- [Task goal]: Rewrite the part that opens with the line containing "locality: Dickinson Co., Lakerville" and runs to the end of the lines, putting "nation" in place of "country" and keeping everything else the same.

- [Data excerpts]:
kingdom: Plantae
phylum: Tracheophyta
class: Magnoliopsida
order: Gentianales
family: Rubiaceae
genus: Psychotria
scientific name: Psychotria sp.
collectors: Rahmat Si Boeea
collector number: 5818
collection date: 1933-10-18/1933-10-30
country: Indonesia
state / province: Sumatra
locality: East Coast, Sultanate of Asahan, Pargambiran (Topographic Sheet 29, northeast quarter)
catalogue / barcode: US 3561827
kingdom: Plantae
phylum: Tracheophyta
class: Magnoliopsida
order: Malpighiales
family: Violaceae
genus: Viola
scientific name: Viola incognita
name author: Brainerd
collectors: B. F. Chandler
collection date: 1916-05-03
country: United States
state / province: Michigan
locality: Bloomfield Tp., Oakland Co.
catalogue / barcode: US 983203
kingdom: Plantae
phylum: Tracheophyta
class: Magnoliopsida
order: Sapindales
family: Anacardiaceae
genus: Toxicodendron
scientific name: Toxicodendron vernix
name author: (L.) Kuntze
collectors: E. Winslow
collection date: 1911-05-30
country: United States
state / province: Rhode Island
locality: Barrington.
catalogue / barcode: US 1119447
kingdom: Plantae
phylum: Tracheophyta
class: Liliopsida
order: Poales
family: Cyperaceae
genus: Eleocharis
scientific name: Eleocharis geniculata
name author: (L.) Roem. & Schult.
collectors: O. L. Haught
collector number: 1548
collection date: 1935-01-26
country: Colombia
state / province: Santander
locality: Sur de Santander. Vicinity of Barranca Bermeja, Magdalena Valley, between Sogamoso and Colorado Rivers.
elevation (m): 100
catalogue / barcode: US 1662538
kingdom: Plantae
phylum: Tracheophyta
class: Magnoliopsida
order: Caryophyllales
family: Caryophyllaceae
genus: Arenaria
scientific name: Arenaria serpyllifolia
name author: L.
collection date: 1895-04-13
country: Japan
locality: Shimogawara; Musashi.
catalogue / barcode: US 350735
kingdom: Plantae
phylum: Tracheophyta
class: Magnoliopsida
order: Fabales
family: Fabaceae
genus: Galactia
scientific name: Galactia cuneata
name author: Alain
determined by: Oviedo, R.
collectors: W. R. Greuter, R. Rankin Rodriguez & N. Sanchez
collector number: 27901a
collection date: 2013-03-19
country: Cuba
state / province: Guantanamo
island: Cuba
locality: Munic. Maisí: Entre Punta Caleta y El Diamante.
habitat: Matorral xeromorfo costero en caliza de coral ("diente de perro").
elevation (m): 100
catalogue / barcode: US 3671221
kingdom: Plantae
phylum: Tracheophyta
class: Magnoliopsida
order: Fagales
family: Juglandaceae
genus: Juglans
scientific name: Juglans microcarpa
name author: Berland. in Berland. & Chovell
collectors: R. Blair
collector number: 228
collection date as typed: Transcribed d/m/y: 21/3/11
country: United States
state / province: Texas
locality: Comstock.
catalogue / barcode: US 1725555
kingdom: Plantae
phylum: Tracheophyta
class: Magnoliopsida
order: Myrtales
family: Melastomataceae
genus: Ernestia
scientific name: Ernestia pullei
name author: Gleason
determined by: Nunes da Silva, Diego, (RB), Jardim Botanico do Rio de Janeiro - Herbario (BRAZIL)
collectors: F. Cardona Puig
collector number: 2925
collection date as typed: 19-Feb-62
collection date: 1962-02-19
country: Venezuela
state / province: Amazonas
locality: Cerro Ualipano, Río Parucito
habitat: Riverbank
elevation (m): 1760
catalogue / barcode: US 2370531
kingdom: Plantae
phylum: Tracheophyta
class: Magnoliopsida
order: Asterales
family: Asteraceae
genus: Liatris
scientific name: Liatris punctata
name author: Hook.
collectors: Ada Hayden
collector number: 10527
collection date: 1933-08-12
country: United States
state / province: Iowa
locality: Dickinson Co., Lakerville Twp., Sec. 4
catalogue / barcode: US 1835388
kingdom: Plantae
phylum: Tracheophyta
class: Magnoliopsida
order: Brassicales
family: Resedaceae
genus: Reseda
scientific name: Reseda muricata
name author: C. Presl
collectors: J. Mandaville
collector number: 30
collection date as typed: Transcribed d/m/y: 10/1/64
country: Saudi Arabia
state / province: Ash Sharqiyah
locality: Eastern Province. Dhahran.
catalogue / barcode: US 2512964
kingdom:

- [Final answer]:
locality: Dickinson Co., Lakerville Twp., Sec. 4
catalogue / barcode: US 1835388
kingdom: Plantae
phylum: Tracheophyta
class: Magnoliopsida
order: Brassicales
family: Resedaceae
genus: Reseda
scientific name: Reseda muricata
name author: C. Presl
collectors: J. Mandaville
collector number: 30
collection date as typed: Transcribed d/m/y: 10/1/64
nation: Saudi Arabia
state / province: Ash Sharqiyah
locality: Eastern Province. Dhahran.
catalogue / barcode: US 2512964
kingdom:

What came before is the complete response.